Hi, I'm Nicola - welcome to a blog begun in 2012 about family travel around the world, without leaving the UK.

I love travel adventures, but to save cash and keep my family's carbon footprint lower, I dreamt up a unique stay-at-home travel experience. So far I've visited 110 countries... without leaving the UK. Join me exploring the next 86! Or have a look at the "countries" you can discover within the UK by scrolling the labels (below right). Here's to happy travel from our doorsteps.

Around 2018 I tried a new way of writing my family's and my own UK travel adventures.
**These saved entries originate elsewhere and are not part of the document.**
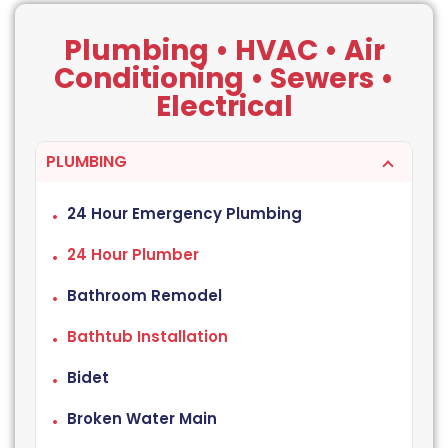
Plumbing • HVAC • Air
Conditioning • Sewers •
Electrical
PLUMBING
24 Hour Emergency Plumbing
24 Hour Plumber
Bathroom Remodel
Bathtub Installation
Bidet
Broken Water Main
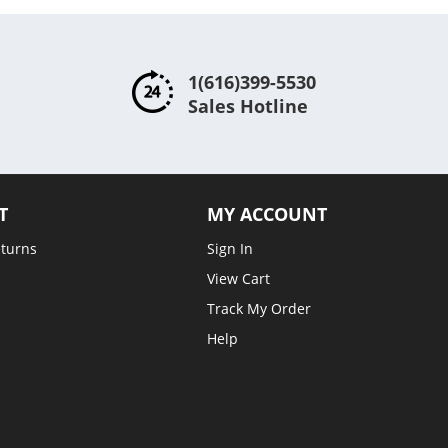
1(616)399-5530
Sales Hotline
T
MY ACCOUNT
eturns
Sign In
View Cart
Track My Order
Help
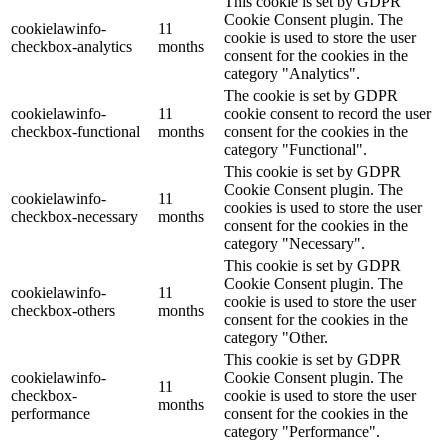
This cookie is set by GDPR
Cookie Consent plugin. The
cookielawinfo-
11
cookie is used to store the user
checkbox-analytics
months
consent for the cookies in the
category "Analytics".
The cookie is set by GDPR
cookielawinfo-
11
cookie consent to record the user
checkbox-functional
months
consent for the cookies in the
category "Functional".
This cookie is set by GDPR
Cookie Consent plugin. The
cookielawinfo-
11
cookies is used to store the user
checkbox-necessary
months
consent for the cookies in the
category "Necessary".
This cookie is set by GDPR
Cookie Consent plugin. The
cookielawinfo-
11
cookie is used to store the user
checkbox-others
months
consent for the cookies in the
category "Other.
This cookie is set by GDPR
cookielawinfo-
Cookie Consent plugin. The
11
checkbox-
cookie is used to store the user
months
performance
consent for the cookies in the
category "Performance".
Britain is a brilliant place for a staycation, mini-break and day trips. It's also a fantastic place to explore so I've begun to write up reports of places that are easy to reach by public transport. And when they are not that easy to reach I'll offer some tips on how to get there.
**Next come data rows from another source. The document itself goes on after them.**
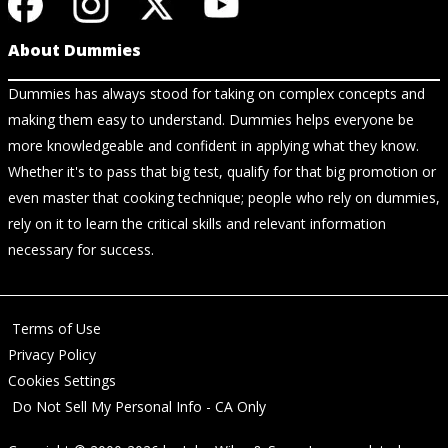
About Dummies
Dummies has always stood for taking on complex concepts and
making them easy to understand. Dummies helps everyone be
more knowledgeable and confident in applying what they know.
Whether it's to pass that big test, qualify for that big promotion or
even master that cooking technique; people who rely on dummies,
rely on it to learn the critical skills and relevant information
necessary for success.
Terms of Use
Privacy Policy
Cookies Settings
Do Not Sell My Personal Info - CA Only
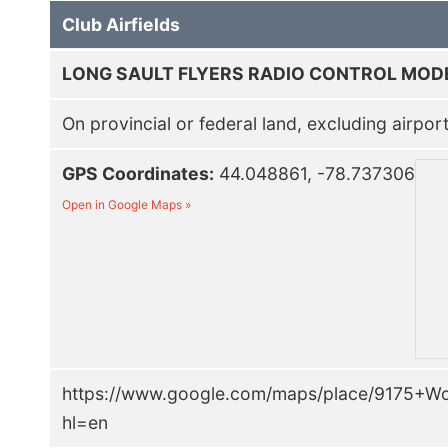
Club Airfields
LONG SAULT FLYERS RADIO CONTROL MOD
On provincial or federal land, excluding airpor
GPS Coordinates:
44.048861, -78.737306
Open in Google Maps »
https://www.google.com/maps/place/9175+
hl=en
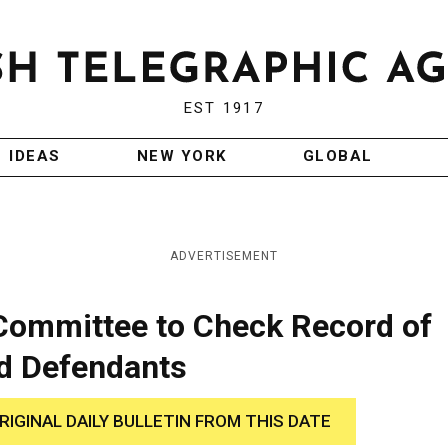
EST 1917
IDEAS
NEW YORK
GLOBAL
ADVERTISEMENT
 Committee to Check Record of
ld Defendants
RIGINAL DAILY BULLETIN FROM THIS DATE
See www.nicolabaird.com for info about the seven books I've written, a link to my other blog on thrifty, creative childcare (homemadekids.wordpress.com) or to contact me.

Friday 13 July 2007

Big ship, little ship, bananas

Nicola, Pete, Lola and Nell want to travel the world with a difference. We hope to get a taste of many countries without adding to climate change (with needless emissions from aeroplanes) or having to waste hours of holiday time in airport terminals. We hope our adventures inspire you to take a Grand Tour of your neighbourhood. This post is from Nicola (pic is of a HUGE boat in Aberdeen's very crowded harbour)
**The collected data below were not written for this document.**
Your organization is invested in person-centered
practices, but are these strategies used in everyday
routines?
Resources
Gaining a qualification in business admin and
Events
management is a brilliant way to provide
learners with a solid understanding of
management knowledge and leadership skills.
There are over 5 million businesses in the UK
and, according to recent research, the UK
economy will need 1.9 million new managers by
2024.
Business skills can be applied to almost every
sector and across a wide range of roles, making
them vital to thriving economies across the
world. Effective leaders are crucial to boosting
My grandfather and dad used to drive my brother and sister crazy when we were little always hanging around harbours looking at the boats. Now I'm grown up, and they are both dead, inevitably I want to do the family thing of go to harbours and look at the boats. We trooped the girls off to Aberdeen but near the Maritime Museum, with its big focus on oil, though it is a busy working port, with such vast-sized ships, it is also guarded by a major fence and four lanes of speedy traffic and thus the boats aren't really visitable.
I tried to book a boat trip to look at the nesting sea birds along the cliffs south of Stonehaven and down to Fowlsheugh but the skipper, Ian Watson, was busy doing sonar work one day, worried about weather the next and booked up for the third. He reckons the birds (eg, guillemots and razorbills) will be leaving within a fortnight because they arrived early - it's only the kittiwakes who are on a more normal nesting schedule.
Along the Banff coast the harbours attract the tourists but there seem very few boats, they weren't out fishing when we drove past; they'd given up fishing. It seems strange that such an important island skill - fishing - has been so neglected (some might say destroyed) and our fish stocks treated with such disregard.